Ramaphosa told thousands of ANC supporters on Sunday that the “era of impunity” was over.
“We will fight with every means at our disposal to ensure that those who occupy positions of authority serve only the public interest and our people, not their own pockets and themselves,”
“But the road ahead is long, and there is still much to do.”
Along with not serving in government, Ramaphosa said those found guilty of corruption and involved in state capture would not serve in the ANC either.
The ANC president however, expected that there would be
"resistance from those who have benefited from wrongdoing."
Despite this he was emphatic that they would be held accountable.
"We are restoring the rule of law," Ramaphosa said.
The ANC came under heavy criticism earlier this year when it released its list of candidates for national and provincial government to the Electoral Commission of SA.
The list included those implicated in state capture and corruption and had lied under oath such as Nomvula Mokonyane, Malusi Gigaba, Mosebenzi Zwane and Bathabile Dlamini.
This weekend marked the final big push by SA’s political parties with the biggest three – the ANC, DA and the EFF – holding their closing rallies in Gauteng.

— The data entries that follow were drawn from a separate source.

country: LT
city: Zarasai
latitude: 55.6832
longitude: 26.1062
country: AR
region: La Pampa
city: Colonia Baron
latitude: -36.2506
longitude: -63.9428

The province, which is SA’s economic hub, is expected to be the battleground in the general elections.
Opposition parties hope to push the ANC below the majority of support in the province, in which it won just below 54% of the support in the 2014 general elections.

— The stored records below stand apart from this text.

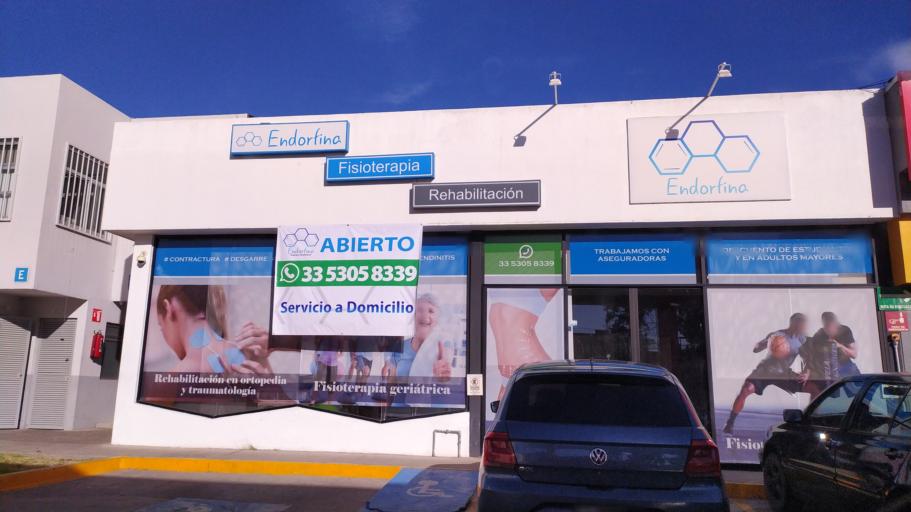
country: MX
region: Jalisco
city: Guadalajara
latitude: 20.6694
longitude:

The ANC has however set its sights on increasing support in the province which took a huge knock under the leadership of former president Jacob Zuma who has become the face of the state capture project.

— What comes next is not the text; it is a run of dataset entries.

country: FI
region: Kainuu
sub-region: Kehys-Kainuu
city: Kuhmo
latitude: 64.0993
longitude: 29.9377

The party’s national support has consistently declined since 2009. In 2014 it won 62% of the national vote, which fell from 69.69% in 2009. Both the DA and the EFF hope to respectively grow their support. The DA wants to improve on the 22% it received in 2014, and the EFF, which is contesting its second national election, aim to grow its support from 6% to 14% in these elections.
DA leader Mmusi Maimane on Saturday, at the DA’s final rally, called on voters to be brave and vote for his party.
He said South Africans had good reason to be disappointed and to feel let down by “the people who were meant to deliver and protect our freedom.”
In a clear jibe to the ANC, which was SA’s liberation movement, Maimane said “one cannot help but wonder how the generation that sacrificed so much for our freedom throughout the struggle would feel about how things turned out today.”
Maimane said he was angry that those who were elected to lead South Africa, ended up “looting” from it.
He hit out against Ramaphosa, whose presence has boosted the ANC on the election trail, saying that he was deputy president while the state was being looted through the state capture project.
The EFF held its final rally at Orlando Stadium in Soweto on Sunday, where its leader Julius Malema delivered the keynote address, the day after his grandmother Koko Sarah Malema, the woman who raised him died.
Malema lashed out at the ANC for turning SA into what he described as a zombie state, and claimed most of Gauteng’s townships as the EFF's support base.
He said the EFF had shaken the ANC in its traditional stronghold provinces of Gauteng, Limpopo, Eastern Cape, KwaZulu-Natal KZN, North West and Northern Cape.
“They thought we are a Mickey Mouse organisation, now they realise we are a force to be reckoned with. You can’t talk about South Africa’s future without the EFF. We are the future of South Africa,"
“Five years looks like this,” said Malema, scanning the packed stadium, “who would have imagined that today we are finishing five years.”